== Supplied material
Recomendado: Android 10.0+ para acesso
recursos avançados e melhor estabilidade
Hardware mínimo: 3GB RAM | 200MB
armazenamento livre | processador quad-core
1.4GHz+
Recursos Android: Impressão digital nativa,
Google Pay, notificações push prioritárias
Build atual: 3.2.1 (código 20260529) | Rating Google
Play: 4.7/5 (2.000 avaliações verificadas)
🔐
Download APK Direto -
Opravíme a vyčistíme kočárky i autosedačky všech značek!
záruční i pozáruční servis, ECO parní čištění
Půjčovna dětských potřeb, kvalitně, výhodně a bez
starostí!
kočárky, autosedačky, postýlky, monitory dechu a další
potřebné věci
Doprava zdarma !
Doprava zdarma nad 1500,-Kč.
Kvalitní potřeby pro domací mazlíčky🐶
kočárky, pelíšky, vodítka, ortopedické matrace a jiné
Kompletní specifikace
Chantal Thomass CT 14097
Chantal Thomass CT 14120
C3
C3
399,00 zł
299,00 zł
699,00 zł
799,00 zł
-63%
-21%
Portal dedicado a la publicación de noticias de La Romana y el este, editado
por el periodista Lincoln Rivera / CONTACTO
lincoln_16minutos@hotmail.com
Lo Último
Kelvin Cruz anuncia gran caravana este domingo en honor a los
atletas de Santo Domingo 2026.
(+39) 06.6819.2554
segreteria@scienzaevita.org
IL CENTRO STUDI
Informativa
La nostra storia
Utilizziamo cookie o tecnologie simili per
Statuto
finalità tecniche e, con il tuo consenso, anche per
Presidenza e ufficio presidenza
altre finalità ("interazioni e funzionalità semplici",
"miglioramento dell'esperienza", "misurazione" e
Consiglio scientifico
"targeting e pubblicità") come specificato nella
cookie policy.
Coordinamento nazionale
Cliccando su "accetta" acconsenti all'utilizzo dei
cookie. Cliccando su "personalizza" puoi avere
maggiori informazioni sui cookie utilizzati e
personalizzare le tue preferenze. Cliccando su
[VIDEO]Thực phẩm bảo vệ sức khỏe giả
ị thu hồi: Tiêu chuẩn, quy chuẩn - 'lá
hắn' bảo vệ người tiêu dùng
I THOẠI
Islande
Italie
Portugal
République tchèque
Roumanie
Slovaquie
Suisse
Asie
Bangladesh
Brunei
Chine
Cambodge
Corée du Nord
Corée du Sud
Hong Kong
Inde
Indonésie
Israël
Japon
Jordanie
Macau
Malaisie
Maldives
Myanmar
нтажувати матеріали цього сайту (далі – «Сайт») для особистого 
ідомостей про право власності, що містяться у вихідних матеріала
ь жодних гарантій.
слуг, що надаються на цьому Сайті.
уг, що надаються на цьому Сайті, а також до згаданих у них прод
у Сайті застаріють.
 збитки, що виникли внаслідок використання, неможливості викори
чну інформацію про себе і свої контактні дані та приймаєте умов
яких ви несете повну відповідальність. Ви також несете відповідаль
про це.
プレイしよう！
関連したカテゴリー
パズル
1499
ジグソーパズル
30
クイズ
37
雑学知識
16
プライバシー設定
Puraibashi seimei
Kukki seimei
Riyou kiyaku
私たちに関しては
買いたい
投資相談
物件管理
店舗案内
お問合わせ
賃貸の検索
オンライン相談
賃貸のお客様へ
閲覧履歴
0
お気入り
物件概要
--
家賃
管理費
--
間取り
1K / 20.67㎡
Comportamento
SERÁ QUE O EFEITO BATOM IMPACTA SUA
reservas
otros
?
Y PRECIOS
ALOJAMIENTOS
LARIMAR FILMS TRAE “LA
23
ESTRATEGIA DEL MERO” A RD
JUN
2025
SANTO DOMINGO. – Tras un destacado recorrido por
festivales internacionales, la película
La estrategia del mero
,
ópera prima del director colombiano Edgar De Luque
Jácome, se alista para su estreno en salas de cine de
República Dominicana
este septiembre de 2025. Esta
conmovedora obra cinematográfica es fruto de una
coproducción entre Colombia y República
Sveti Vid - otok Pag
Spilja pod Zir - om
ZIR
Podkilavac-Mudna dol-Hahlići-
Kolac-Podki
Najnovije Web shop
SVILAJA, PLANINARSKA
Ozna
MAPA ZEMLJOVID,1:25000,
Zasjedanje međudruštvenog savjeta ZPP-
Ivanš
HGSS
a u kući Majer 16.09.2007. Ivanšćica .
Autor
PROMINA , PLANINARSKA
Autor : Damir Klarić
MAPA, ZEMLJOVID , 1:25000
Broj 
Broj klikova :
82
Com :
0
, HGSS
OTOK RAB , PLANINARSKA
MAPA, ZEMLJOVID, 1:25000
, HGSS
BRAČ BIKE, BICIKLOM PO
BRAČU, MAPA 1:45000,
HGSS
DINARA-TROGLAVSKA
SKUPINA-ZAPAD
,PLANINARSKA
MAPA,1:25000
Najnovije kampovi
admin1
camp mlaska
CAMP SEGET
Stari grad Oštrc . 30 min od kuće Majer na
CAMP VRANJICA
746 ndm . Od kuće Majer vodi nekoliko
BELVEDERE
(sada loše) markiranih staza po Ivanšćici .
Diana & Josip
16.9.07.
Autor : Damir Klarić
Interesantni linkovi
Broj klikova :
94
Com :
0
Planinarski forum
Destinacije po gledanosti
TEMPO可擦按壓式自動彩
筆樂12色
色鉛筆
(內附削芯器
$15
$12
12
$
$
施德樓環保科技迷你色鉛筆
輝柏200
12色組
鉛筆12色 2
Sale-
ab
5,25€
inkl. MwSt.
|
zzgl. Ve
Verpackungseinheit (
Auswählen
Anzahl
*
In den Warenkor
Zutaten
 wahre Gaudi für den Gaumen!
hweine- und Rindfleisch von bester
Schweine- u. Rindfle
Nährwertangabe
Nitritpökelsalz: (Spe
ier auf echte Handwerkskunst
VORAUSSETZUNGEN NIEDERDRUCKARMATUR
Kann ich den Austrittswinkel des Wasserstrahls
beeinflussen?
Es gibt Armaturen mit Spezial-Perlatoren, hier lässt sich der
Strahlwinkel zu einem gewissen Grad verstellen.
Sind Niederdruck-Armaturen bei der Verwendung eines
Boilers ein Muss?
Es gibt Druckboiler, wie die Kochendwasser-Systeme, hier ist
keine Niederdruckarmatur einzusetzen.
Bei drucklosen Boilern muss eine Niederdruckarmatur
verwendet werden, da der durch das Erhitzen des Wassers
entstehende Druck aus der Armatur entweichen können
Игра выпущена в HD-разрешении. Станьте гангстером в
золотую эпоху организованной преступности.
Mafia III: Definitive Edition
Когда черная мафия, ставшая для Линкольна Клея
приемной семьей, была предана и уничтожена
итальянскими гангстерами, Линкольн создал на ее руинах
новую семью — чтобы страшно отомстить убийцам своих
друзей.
====
**Exercise:** Render all of the lines above as a numbered list, omitting any blank lines.

**Expected answer:**
1. Recomendado: Android 10.0+ para acesso
2. recursos avançados e melhor estabilidade
3. Hardware mínimo: 3GB RAM | 200MB
4. armazenamento livre | processador quad-core
5. 1.4GHz+
6. Recursos Android: Impressão digital nativa,
7. Google Pay, notificações push prioritárias
8. Build atual: 3.2.1 (código 20260529) | Rating Google
9. Play: 4.7/5 (2.000 avaliações verificadas)
10. 🔐
11. Download APK Direto -
12. Opravíme a vyčistíme kočárky i autosedačky všech značek!
13. záruční i pozáruční servis, ECO parní čištění
14. Půjčovna dětských potřeb, kvalitně, výhodně a bez
15. starostí!
16. kočárky, autosedačky, postýlky, monitory dechu a další
17. potřebné věci
18. Doprava zdarma !
19. Doprava zdarma nad 1500,-Kč.
20. Kvalitní potřeby pro domací mazlíčky🐶
21. kočárky, pelíšky, vodítka, ortopedické matrace a jiné
22. Kompletní specifikace
23. Chantal Thomass CT 14097
24. Chantal Thomass CT 14120
25. C3
26. C3
27. 399,00 zł
28. 299,00 zł
29. 699,00 zł
30. 799,00 zł
31. -63%
32. -21%
33. Portal dedicado a la publicación de noticias de La Romana y el este, editado
34. por el periodista Lincoln Rivera / CONTACTO
35. lincoln_16minutos@hotmail.com
36. Lo Último
37. Kelvin Cruz anuncia gran caravana este domingo en honor a los
38. atletas de Santo Domingo 2026.
39. (+39) 06.6819.2554
40. segreteria@scienzaevita.org
41. IL CENTRO STUDI
42. Informativa
43. La nostra storia
44. Utilizziamo cookie o tecnologie simili per
45. Statuto
46. finalità tecniche e, con il tuo consenso, anche per
47. Presidenza e ufficio presidenza
48. altre finalità ("interazioni e funzionalità semplici",
49. "miglioramento dell'esperienza", "misurazione" e
50. Consiglio scientifico
51. "targeting e pubblicità") come specificato nella
52. cookie policy.
53. Coordinamento nazionale
54. Cliccando su "accetta" acconsenti all'utilizzo dei
55. cookie. Cliccando su "personalizza" puoi avere
56. maggiori informazioni sui cookie utilizzati e
57. personalizzare le tue preferenze. Cliccando su
58. [VIDEO]Thực phẩm bảo vệ sức khỏe giả
59. ị thu hồi: Tiêu chuẩn, quy chuẩn - 'lá
60. hắn' bảo vệ người tiêu dùng
61. I THOẠI
62. Islande
63. Italie
64. Portugal
65. République tchèque
66. Roumanie
67. Slovaquie
68. Suisse
69. Asie
70. Bangladesh
71. Brunei
72. Chine
73. Cambodge
74. Corée du Nord
75. Corée du Sud
76. Hong Kong
77. Inde
78. Indonésie
79. Israël
80. Japon
81. Jordanie
82. Macau
83. Malaisie
84. Maldives
85. Myanmar
86. нтажувати матеріали цього сайту (далі – «Сайт») для особистого 
87. ідомостей про право власності, що містяться у вихідних матеріала
88. ь жодних гарантій.
89. слуг, що надаються на цьому Сайті.
90. уг, що надаються на цьому Сайті, а також до згаданих у них прод
91. у Сайті застаріють.
92.  збитки, що виникли внаслідок використання, неможливості викори
93. чну інформацію про себе і свої контактні дані та приймаєте умов
94. яких ви несете повну відповідальність. Ви також несете відповідаль
95. про це.
96. プレイしよう！
97. 関連したカテゴリー
98. パズル
99. 1499
100. ジグソーパズル
101. 30
102. クイズ
103. 37
104. 雑学知識
105. 16
106. プライバシー設定
107. Puraibashi seimei
108. Kukki seimei
109. Riyou kiyaku
110. 私たちに関しては
111. 買いたい
112. 投資相談
113. 物件管理
114. 店舗案内
115. お問合わせ
116. 賃貸の検索
117. オンライン相談
118. 賃貸のお客様へ
119. 閲覧履歴
120. 0
121. お気入り
122. 物件概要
123. --
124. 家賃
125. 管理費
126. --
127. 間取り
128. 1K / 20.67㎡
129. Comportamento
130. SERÁ QUE O EFEITO BATOM IMPACTA SUA
131. reservas
132. otros
133. ?
134. Y PRECIOS
135. ALOJAMIENTOS
136. LARIMAR FILMS TRAE “LA
137. 23
138. ESTRATEGIA DEL MERO” A RD
139. JUN
140. 2025
141. SANTO DOMINGO. – Tras un destacado recorrido por
142. festivales internacionales, la película
143. La estrategia del mero
144. ,
145. ópera prima del director colombiano Edgar De Luque
146. Jácome, se alista para su estreno en salas de cine de
147. República Dominicana
148. este septiembre de 2025. Esta
149. conmovedora obra cinematográfica es fruto de una
150. coproducción entre Colombia y República
151. Sveti Vid - otok Pag
152. Spilja pod Zir - om
153. ZIR
154. Podkilavac-Mudna dol-Hahlići-
155. Kolac-Podki
156. Najnovije Web shop
157. SVILAJA, PLANINARSKA
158. Ozna
159. MAPA ZEMLJOVID,1:25000,
160. Zasjedanje međudruštvenog savjeta ZPP-
161. Ivanš
162. HGSS
163. a u kući Majer 16.09.2007. Ivanšćica .
164. Autor
165. PROMINA , PLANINARSKA
166. Autor : Damir Klarić
167. MAPA, ZEMLJOVID , 1:25000
168. Broj 
169. Broj klikova :
170. 82
171. Com :
172. 0
173. , HGSS
174. OTOK RAB , PLANINARSKA
175. MAPA, ZEMLJOVID, 1:25000
176. , HGSS
177. BRAČ BIKE, BICIKLOM PO
178. BRAČU, MAPA 1:45000,
179. HGSS
180. DINARA-TROGLAVSKA
181. SKUPINA-ZAPAD
182. ,PLANINARSKA
183. MAPA,1:25000
184. Najnovije kampovi
185. admin1
186. camp mlaska
187. CAMP SEGET
188. Stari grad Oštrc . 30 min od kuće Majer na
189. CAMP VRANJICA
190. 746 ndm . Od kuće Majer vodi nekoliko
191. BELVEDERE
192. (sada loše) markiranih staza po Ivanšćici .
193. Diana & Josip
194. 16.9.07.
195. Autor : Damir Klarić
196. Interesantni linkovi
197. Broj klikova :
198. 94
199. Com :
200. 0
201. Planinarski forum
202. Destinacije po gledanosti
203. TEMPO可擦按壓式自動彩
204. 筆樂12色
205. 色鉛筆
206. (內附削芯器
207. $15
208. $12
209. 12
210. $
211. $
212. 施德樓環保科技迷你色鉛筆
213. 輝柏200
214. 12色組
215. 鉛筆12色 2
216. Sale-
217. ab
218. 5,25€
219. inkl. MwSt.
220. |
221. zzgl. Ve
222. Verpackungseinheit (
223. Auswählen
224. Anzahl
225. *
226. In den Warenkor
227. Zutaten
228.  wahre Gaudi für den Gaumen!
229. hweine- und Rindfleisch von bester
230. Schweine- u. Rindfle
231. Nährwertangabe
232. Nitritpökelsalz: (Spe
233. ier auf echte Handwerkskunst
234. VORAUSSETZUNGEN NIEDERDRUCKARMATUR
235. Kann ich den Austrittswinkel des Wasserstrahls
236. beeinflussen?
237. Es gibt Armaturen mit Spezial-Perlatoren, hier lässt sich der
238. Strahlwinkel zu einem gewissen Grad verstellen.
239. Sind Niederdruck-Armaturen bei der Verwendung eines
240. Boilers ein Muss?
241. Es gibt Druckboiler, wie die Kochendwasser-Systeme, hier ist
242. keine Niederdruckarmatur einzusetzen.
243. Bei drucklosen Boilern muss eine Niederdruckarmatur
244. verwendet werden, da der durch das Erhitzen des Wassers
245. entstehende Druck aus der Armatur entweichen können
246. Игра выпущена в HD-разрешении. Станьте гангстером в
247. золотую эпоху организованной преступности.
248. Mafia III: Definitive Edition
249. Когда черная мафия, ставшая для Линкольна Клея
250. приемной семьей, была предана и уничтожена
251. итальянскими гангстерами, Линкольн создал на ее руинах
252. новую семью — чтобы страшно отомстить убийцам своих
253. друзей.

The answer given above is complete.